Carl Golden, who served as press secretary to Govs. Thomas Kean and Christie Todd Whitman, once likened Codey's dustup with DiVincenzo and Norcross to an 1804 political disagreement.

"In the early morning hours on the Heights at Weehawken, Aaron Burr and Alexander Hamilton settled their political differences on the dueling ground," Golden wrote. "Hamilton finished second."

Codey in an interview said he didn't enjoy coming up short in his bid to remain Senate president. But he said writing the book was enjoyable.

"It took about four years to do the book but it was on-and-off writing over that time," he said.
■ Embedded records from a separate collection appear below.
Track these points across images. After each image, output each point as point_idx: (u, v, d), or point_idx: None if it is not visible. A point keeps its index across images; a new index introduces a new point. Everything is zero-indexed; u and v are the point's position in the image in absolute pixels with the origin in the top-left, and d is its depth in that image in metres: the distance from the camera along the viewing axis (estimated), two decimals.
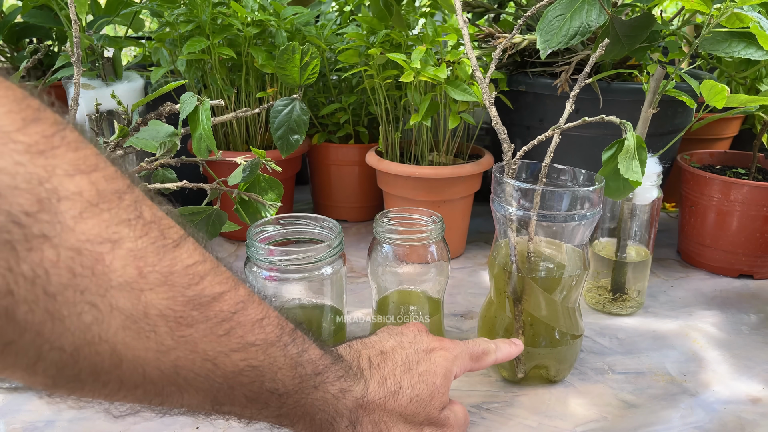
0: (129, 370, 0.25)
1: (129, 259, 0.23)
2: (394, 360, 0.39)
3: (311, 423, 0.34)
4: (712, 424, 0.48)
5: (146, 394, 0.27)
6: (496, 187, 0.50)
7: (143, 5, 0.79)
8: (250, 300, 0.29)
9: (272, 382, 0.31)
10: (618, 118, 0.47)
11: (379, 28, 0.73)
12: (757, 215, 0.69)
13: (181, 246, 0.26)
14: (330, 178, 0.89)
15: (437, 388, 0.39)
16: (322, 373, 0.34)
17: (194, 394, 0.28)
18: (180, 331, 0.26)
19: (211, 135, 0.51)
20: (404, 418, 0.37)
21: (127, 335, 0.24)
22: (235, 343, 0.28)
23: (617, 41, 0.56)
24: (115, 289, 0.23)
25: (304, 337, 0.33)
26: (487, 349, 0.44)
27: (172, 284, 0.25)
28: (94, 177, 0.23)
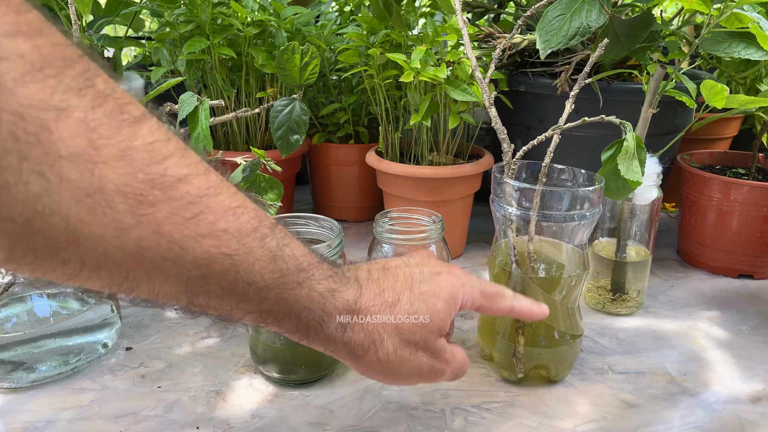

Codey, 64, still serves as a Senator from Essex, winning his first election to the state Legislature 38 years ago.

The memoir isn't only about politics.

For instance, Codey writes the work he did for funeral homes owned by his father and uncles.

"Some of those stories are probably my favorite parts of the book," he said.

Codey writes about an occasion when he was sent by his father to pick up a body in Baltimore.

"We decided after picking up the body to go to Timonium racetrack in Maryland. In those days, you parked in the infield. So we parked the hearse, pulled the curtains around the body and spent three hours
betting the horses. Only the corpse came out even," Codey writes.

But it's Codey's inside look at New Jersey-style politics that is bound to drive book sales.

** On McGreevey's announcement that he would accept a salary of $150,000 as governor instead of the $175,000 budgeted for the governor: "He thought he'd get political mileage out of that, but nobody cared. He wound up only screwing himself and his family out of some much-needed money."

** On how he's avoided Jersey-style political scandal: "It's really easy. The most important thing is that the day I'm buried, my wife and children can hold their heads up high."

** On the anticipation in political circles on the book's release: "I would also like to acknowledge all those people who bought this book half hoping their their names were in it and the other half hoping their names weren't."

Despite Codey's strong showing in public opinion polls as governor, he stepped aside and didn't enter the 2005 gubernatorial race. Jon Corzine became the party's candidate.

Corzine defeated Republican Doug Forrester — but Codey says now that could have been him beating Forrester, and maybe should have been him.

And that could have led to a bid for a second term in 2009 — against that year's GOP candidate, Chris Christie.

But machine politics were again in play, he said.

'I thought real hard about running (in 2005). I loved being governor," Codey says in the book, adding that county party bosses were fond of the idea of Corzine running a self-financed campaign.

"The county bosses, who have a lot of power, could only see dollar signs going from Corzine to their organizations, just as they in 2000 when he first ran for the U.S. Senate. I don't think there's another state in which I would have been denied the nomination," Codey writes.

Codey in the interview says he doesn't blame Corzine.

"That's the party's fault. That's New Jersey politics," he said. "I don't think about how that went down anymore."

Codey said he has about two-dozen book promotion appearances lined up when "Me, Governor?" is released and is also planning to run for re-election to the state Senate in November.

As for bidding again for higher office, perhaps in the U.S. Senate someday, Codey said that's possible, too.

"My thing is not letting party bosses decide what I'll do," he said. "Anybody who counted me out doesn't know how to count."

"Me, Governor?" by Richard J. Codey is being published by Rutgers University Press.

The book is scheduled for June release and will sell for $24.95.